We combined these scATAC-seq data with previous root scRNA-seq data (Ryu et al. 2019 Plant Physiol 179, 1444) to link cell states in these two data types. Using dataset integration tools (Stuart 2019 Cell 177, 1888), we generated a co-embedding of root cells from both scATAC-seq and scRNA-seq sources (Figure 2A). Using this co-embedding, we were able to predict gene expression levels in cells from our scATAC-seq experiment.
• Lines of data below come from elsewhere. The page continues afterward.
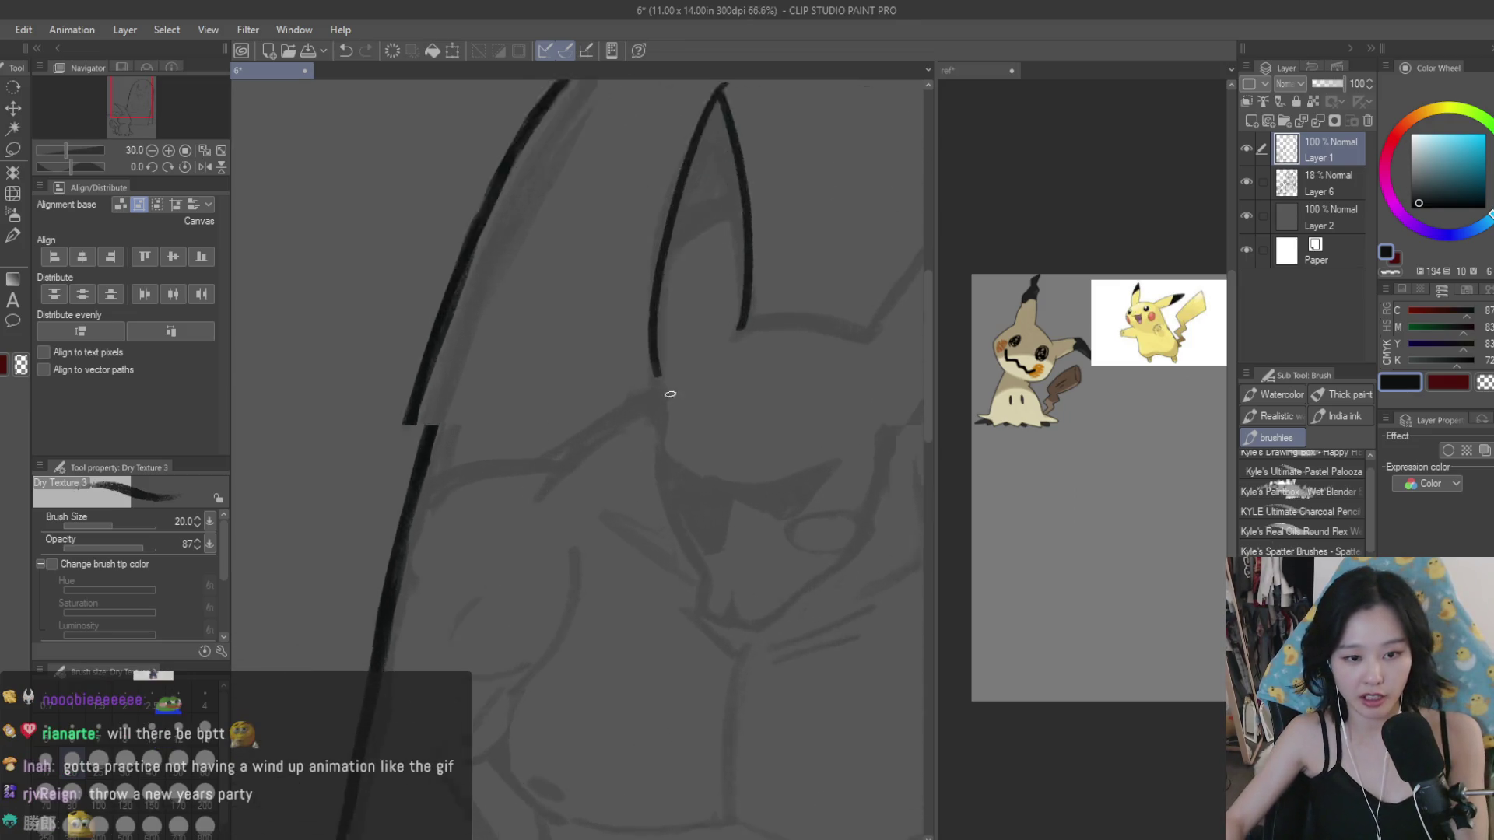
{"action": "scroll", "coordinate": [661, 482], "scroll_direction": "up", "scroll_amount": 2}
Step: Try several strokes for the face line below the ear, undoing each unsatisfying one
{"action": "mouse_move", "coordinate": [658, 493]}
{"action": "left_mouse_down"}
{"action": "mouse_move", "coordinate": [674, 600]}
{"action": "mouse_move", "coordinate": [722, 696]}
{"action": "left_mouse_up"}
{"action": "key", "text": "ctrl+z"}
{"action": "left_click_drag", "start_coordinate": [670, 572], "coordinate": [742, 739]}
{"action": "key", "text": "ctrl+z"}
{"action": "left_click_drag", "start_coordinate": [686, 603], "coordinate": [737, 743]}
{"action": "key", "text": "ctrl+z"}
{"action": "mouse_move", "coordinate": [668, 575]}
{"action": "left_mouse_down"}
{"action": "mouse_move", "coordinate": [734, 747]}
{"action": "mouse_move", "coordinate": [778, 812]}
{"action": "left_mouse_up"}
{"action": "key", "text": "ctrl+z"}
{"action": "key", "text": "ctrl+z"}
{"action": "key", "text": "ctrl+z"}
Step: Ink the jaw line down to the chin and thicken its lower end
{"action": "scroll", "coordinate": [559, 615], "scroll_direction": "down", "scroll_amount": 2}
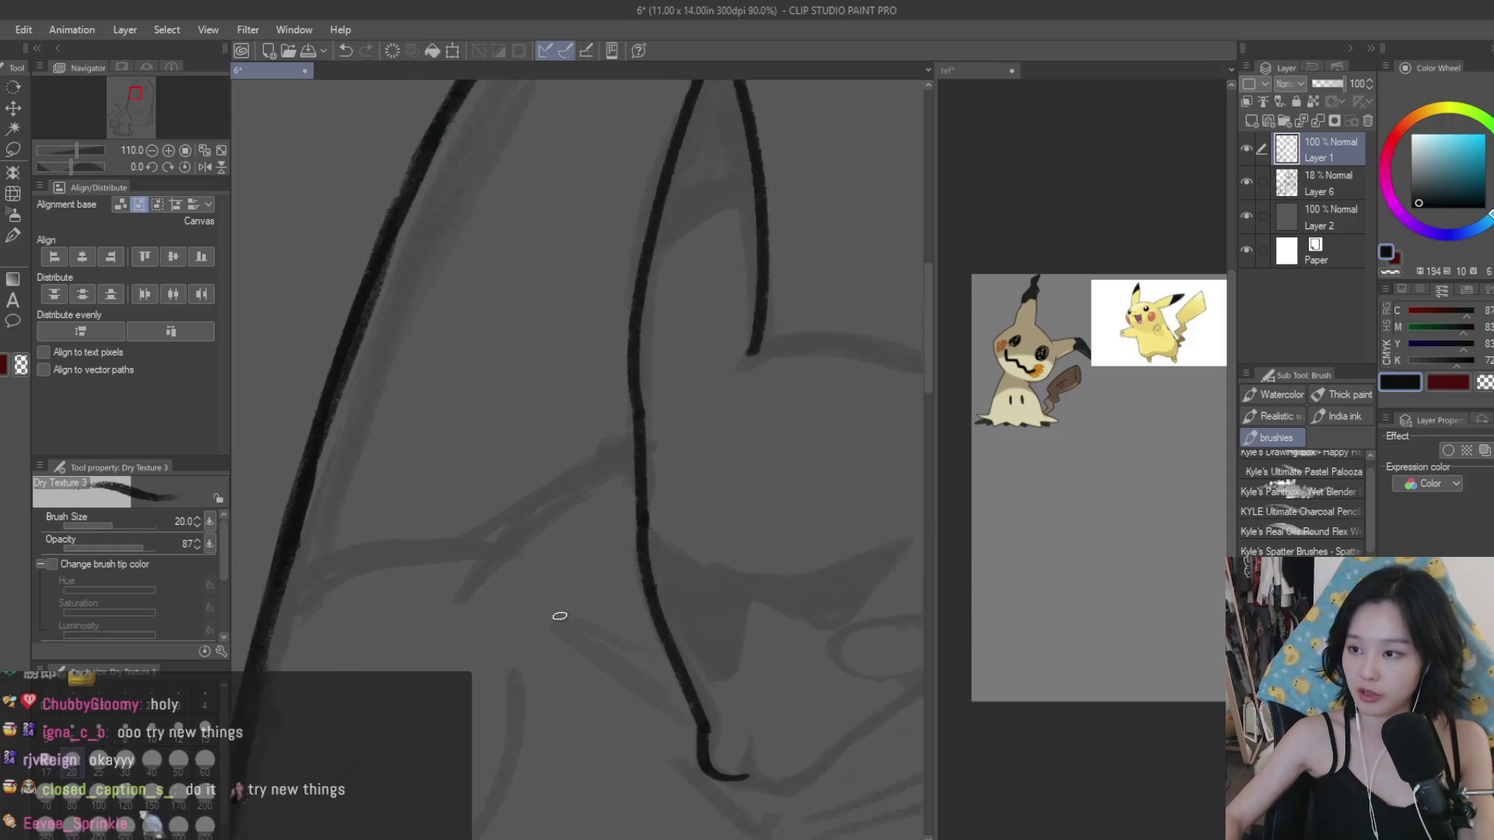
{"action": "scroll", "coordinate": [721, 728], "scroll_direction": "down", "scroll_amount": 1}
{"action": "scroll", "coordinate": [784, 611], "scroll_direction": "up", "scroll_amount": 3}
{"action": "scroll", "coordinate": [588, 646], "scroll_direction": "up", "scroll_amount": 2}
With these integrated data, we asked whether we could we link the expression level of transcription factors, the regulatory proteins responsible for switching genes on and off, to the accessible sites that “open” up in root epidermis cells. We found that transcription factors like TTG2, which has an epidermis-specific expression pattern, can be linked to individual accessible regions of the genome, providing a first step toward building stepwise models of gene regulatory programs that are deployed during development (Figure 2B).